Depuis quelque temps, un phénomène pour le moins inquiétant s’installe doucement. Il s’agit des correspondances administratives qui se retrouvent sur les réseaux sociaux telles quelles sans même que les fameuses traces « en-tête » ne soient masquées. L’administration se retrouve ainsi littéralement à découvert, exposée sans le moindre filtre.
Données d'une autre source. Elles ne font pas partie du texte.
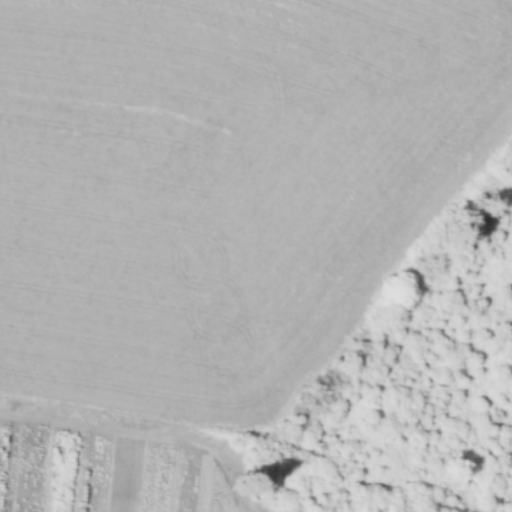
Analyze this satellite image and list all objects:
crop: (225, 186)
road: (114, 433)
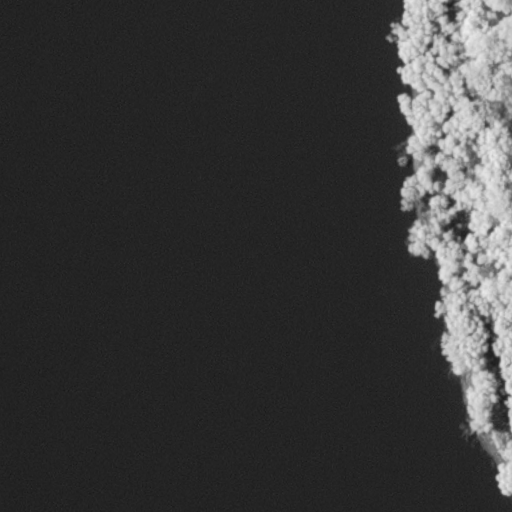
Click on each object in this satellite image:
river: (129, 256)
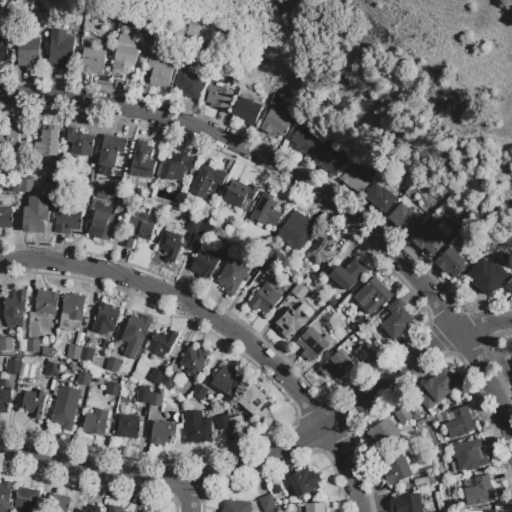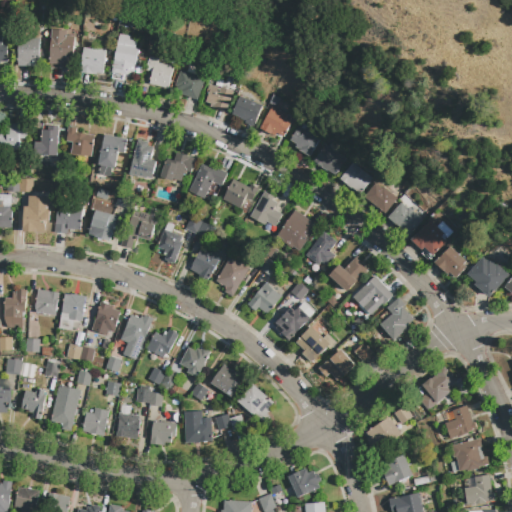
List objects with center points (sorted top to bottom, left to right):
building: (61, 49)
building: (3, 50)
building: (59, 50)
building: (28, 52)
building: (2, 53)
building: (27, 53)
building: (43, 54)
building: (123, 56)
building: (124, 58)
building: (91, 61)
building: (93, 61)
building: (158, 72)
building: (157, 73)
building: (188, 84)
building: (188, 85)
building: (217, 97)
building: (218, 97)
building: (245, 110)
building: (246, 110)
building: (275, 122)
building: (275, 123)
building: (10, 136)
building: (11, 136)
building: (303, 139)
building: (305, 139)
building: (46, 142)
building: (47, 142)
building: (79, 142)
building: (80, 142)
building: (109, 153)
building: (110, 153)
building: (142, 160)
building: (328, 160)
building: (329, 160)
building: (142, 161)
building: (176, 167)
building: (177, 167)
building: (354, 178)
building: (354, 178)
building: (205, 179)
building: (207, 179)
building: (13, 185)
building: (26, 185)
road: (309, 185)
building: (239, 193)
building: (238, 195)
building: (380, 197)
building: (379, 198)
building: (122, 201)
building: (5, 210)
building: (265, 210)
building: (5, 211)
building: (265, 211)
building: (36, 214)
building: (35, 215)
building: (68, 217)
building: (404, 218)
building: (405, 218)
building: (67, 220)
building: (194, 224)
building: (101, 225)
building: (103, 225)
building: (140, 226)
building: (139, 227)
building: (169, 227)
building: (198, 228)
building: (444, 229)
building: (205, 230)
building: (295, 230)
building: (296, 230)
building: (430, 237)
building: (430, 238)
building: (169, 245)
building: (170, 245)
building: (321, 250)
building: (322, 250)
building: (269, 251)
building: (450, 262)
building: (452, 262)
building: (203, 263)
building: (205, 264)
building: (269, 268)
building: (348, 274)
building: (349, 274)
building: (231, 275)
building: (487, 275)
building: (230, 276)
building: (486, 276)
building: (306, 280)
building: (509, 284)
building: (509, 286)
building: (299, 291)
building: (373, 295)
building: (371, 296)
building: (264, 299)
building: (264, 299)
building: (46, 302)
building: (46, 302)
building: (73, 306)
road: (184, 306)
building: (15, 309)
building: (14, 310)
building: (71, 312)
building: (105, 319)
building: (105, 319)
building: (293, 320)
building: (396, 320)
building: (396, 320)
building: (135, 334)
building: (134, 335)
building: (313, 342)
building: (5, 343)
building: (162, 343)
building: (5, 344)
building: (161, 344)
building: (311, 344)
building: (32, 345)
building: (32, 345)
building: (74, 352)
building: (361, 352)
building: (79, 353)
building: (86, 354)
building: (364, 354)
building: (193, 360)
building: (194, 360)
building: (511, 361)
building: (113, 364)
building: (337, 365)
building: (13, 366)
building: (336, 366)
building: (18, 368)
building: (51, 369)
building: (156, 376)
building: (82, 378)
building: (83, 379)
building: (226, 380)
building: (169, 381)
building: (227, 381)
building: (437, 388)
building: (112, 389)
building: (434, 389)
building: (198, 392)
building: (4, 395)
building: (5, 395)
building: (143, 395)
building: (147, 397)
building: (155, 399)
building: (33, 402)
building: (256, 402)
building: (32, 403)
building: (255, 403)
building: (63, 407)
building: (65, 407)
building: (402, 415)
building: (94, 422)
building: (96, 422)
building: (222, 422)
building: (227, 422)
building: (237, 423)
building: (459, 423)
building: (460, 423)
building: (127, 426)
building: (128, 426)
building: (197, 427)
building: (196, 428)
building: (161, 433)
building: (161, 433)
building: (382, 433)
building: (380, 434)
road: (273, 455)
building: (468, 456)
building: (468, 456)
road: (347, 469)
building: (394, 470)
building: (395, 470)
building: (420, 481)
building: (303, 482)
building: (304, 482)
building: (276, 490)
building: (478, 490)
building: (478, 491)
building: (4, 494)
building: (4, 495)
road: (189, 495)
building: (25, 499)
building: (26, 499)
building: (56, 503)
building: (56, 503)
building: (265, 503)
building: (267, 503)
building: (406, 503)
building: (405, 504)
building: (235, 506)
building: (236, 506)
building: (313, 507)
building: (314, 507)
building: (88, 509)
building: (90, 509)
building: (115, 509)
building: (117, 509)
building: (144, 511)
building: (146, 511)
building: (477, 511)
building: (481, 511)
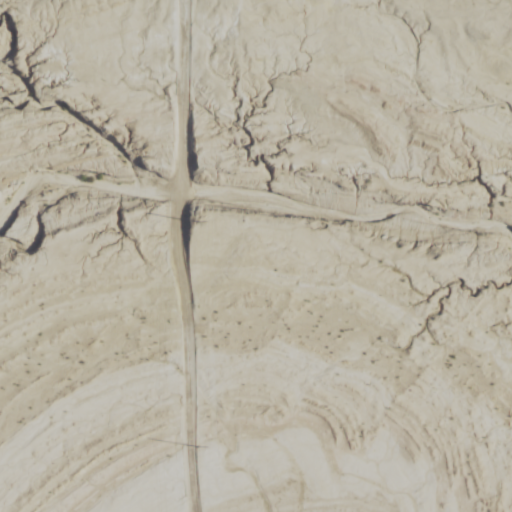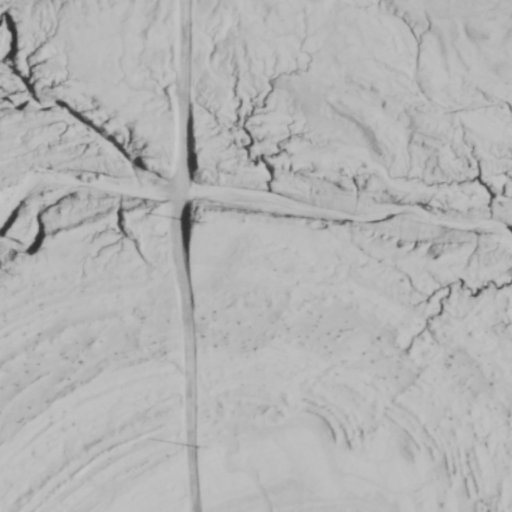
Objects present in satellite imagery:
road: (181, 256)
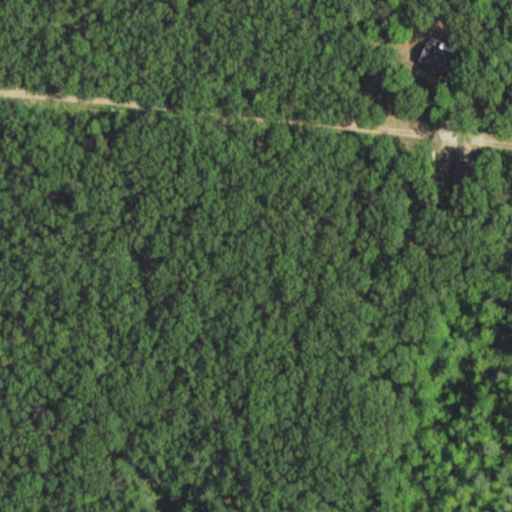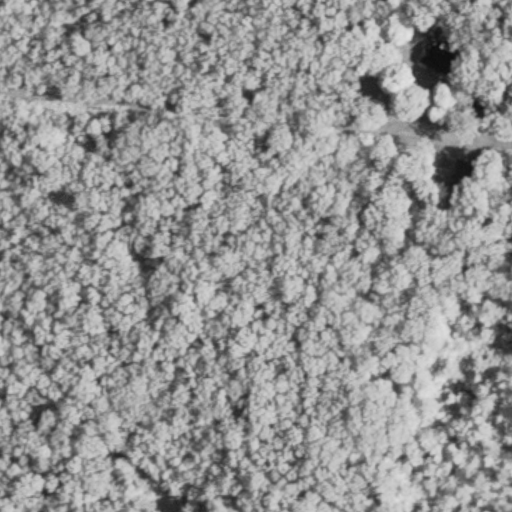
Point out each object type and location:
building: (435, 58)
road: (256, 115)
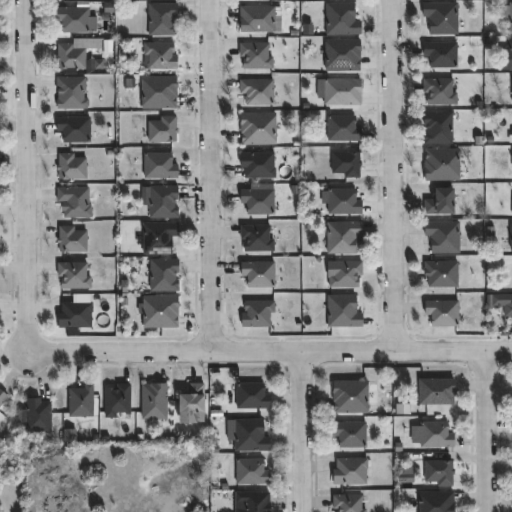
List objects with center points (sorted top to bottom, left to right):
building: (508, 13)
building: (507, 15)
building: (443, 16)
building: (75, 18)
building: (343, 18)
building: (441, 18)
building: (76, 19)
building: (161, 19)
building: (161, 19)
building: (257, 19)
building: (258, 19)
building: (341, 20)
building: (76, 53)
building: (441, 53)
building: (342, 54)
building: (441, 54)
building: (254, 55)
building: (342, 55)
building: (72, 56)
building: (159, 56)
building: (159, 56)
building: (255, 56)
building: (506, 57)
building: (506, 57)
building: (338, 91)
building: (511, 91)
building: (70, 92)
building: (159, 92)
building: (256, 92)
building: (257, 92)
building: (340, 92)
building: (439, 92)
building: (439, 92)
building: (71, 93)
building: (159, 93)
building: (511, 98)
building: (437, 128)
building: (438, 128)
building: (74, 129)
building: (74, 129)
building: (257, 129)
building: (258, 129)
building: (342, 129)
building: (343, 129)
building: (161, 130)
building: (162, 130)
building: (510, 137)
building: (345, 164)
building: (346, 164)
building: (160, 165)
building: (258, 165)
building: (442, 165)
building: (442, 165)
building: (71, 166)
building: (159, 166)
building: (257, 166)
building: (71, 167)
road: (33, 172)
road: (218, 179)
road: (402, 179)
building: (258, 199)
building: (76, 201)
building: (160, 201)
building: (258, 201)
building: (340, 201)
building: (74, 202)
building: (162, 202)
building: (341, 202)
building: (440, 202)
building: (437, 204)
building: (511, 208)
building: (342, 237)
building: (342, 237)
building: (442, 237)
building: (443, 237)
building: (511, 237)
building: (511, 237)
building: (158, 238)
building: (160, 238)
building: (256, 238)
building: (71, 239)
building: (256, 239)
building: (71, 240)
building: (258, 273)
building: (441, 273)
building: (258, 274)
building: (344, 274)
building: (345, 274)
building: (441, 274)
building: (72, 275)
building: (162, 275)
building: (164, 275)
building: (73, 276)
building: (502, 303)
building: (503, 304)
building: (341, 310)
building: (159, 311)
building: (159, 312)
building: (343, 312)
building: (441, 312)
building: (256, 313)
building: (442, 313)
building: (77, 314)
building: (257, 314)
building: (76, 315)
road: (273, 359)
building: (435, 391)
building: (436, 392)
building: (251, 395)
building: (2, 396)
building: (252, 396)
building: (352, 396)
building: (350, 397)
building: (116, 399)
building: (117, 400)
building: (153, 400)
building: (80, 401)
building: (154, 401)
building: (81, 402)
building: (189, 402)
building: (192, 405)
building: (36, 415)
building: (37, 416)
building: (349, 433)
building: (350, 434)
building: (69, 435)
building: (247, 435)
building: (249, 435)
road: (309, 435)
building: (432, 435)
building: (436, 435)
road: (495, 435)
building: (349, 471)
building: (251, 472)
building: (253, 472)
building: (350, 472)
building: (439, 472)
building: (439, 473)
building: (406, 475)
building: (436, 501)
building: (250, 502)
building: (252, 502)
building: (437, 502)
building: (347, 503)
building: (347, 503)
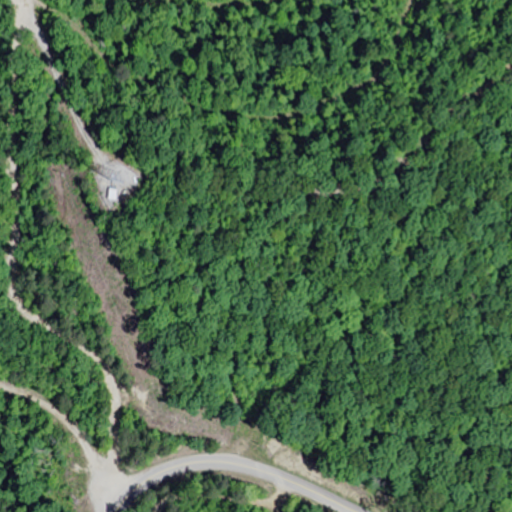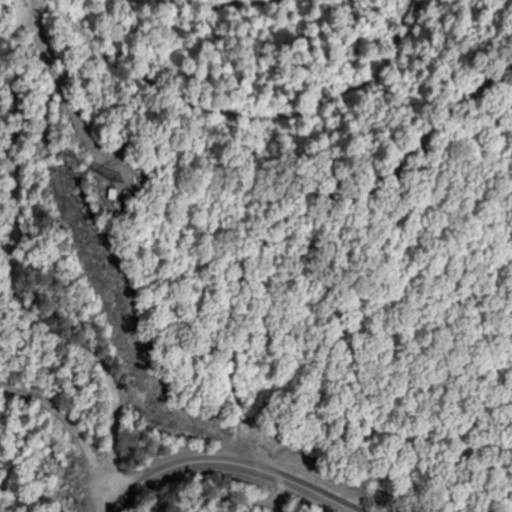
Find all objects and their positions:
road: (234, 464)
road: (177, 489)
road: (318, 501)
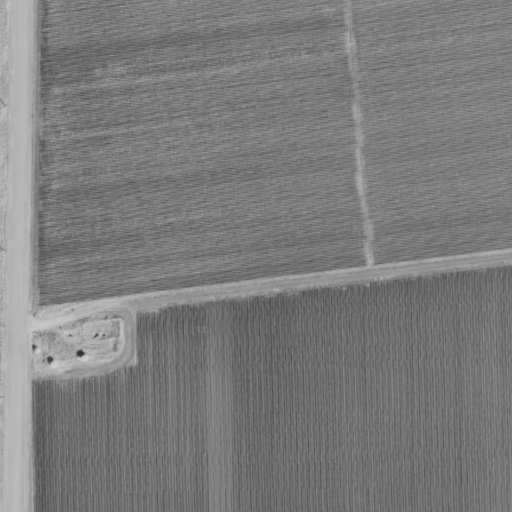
A l’heure où l’information circule à une vitesse grand V et où la course au scoop semble dicter la loi, il est vrai que c’est difficile de contenir certaines fuites, même lorsqu’elles concernent des documents sensibles. Mais cela ne justifie pas de jeter en pâture au grand public des correspondances internes. Il existe d’autres manières de le faire. Dans cette situation, les responsabilités sont partagées. Il y a d’abord ceux qui transmettent ces documents, souvent des responsables ou des agents ayant accès à des informations confidentielles. Puis il y a ceux qui les relaient sur les réseaux sociaux pour attirer l’attention.
Pourtant, les uns comme les autres ne peuvent ignorer qu’ils ont des devoirs. Les premiers, souvent des fonctionnaires, sont soumis à une obligation de réserve et doivent respecter les règles liées à leurs fonctions. Les seconds, qu’ils soient journalistes ou simples internautes, devraient au minimum respecter les principes élémentaires d’éthique et de responsabilité. En réalité, toute personne qui relaie des informations administratives, sensibles ou non, devra porter une part de responsabilité.
Mais au-delà de l’éthique individuelle, cette situation met surtout en lumière des failles dans notre administration. Elles révèlent un manque de rigueur dans la gestion des documents, une légèreté dans la transmission de l’information et parfois même une absence de contrôle. C’est regrettable, non seulement pour l’image de l’administration mais surtout pour son efficacité car finalement, la transparence ne signifie pas l’anarchie, et le droit à l’information ne justifie pas l’exposition brutale de données sensibles.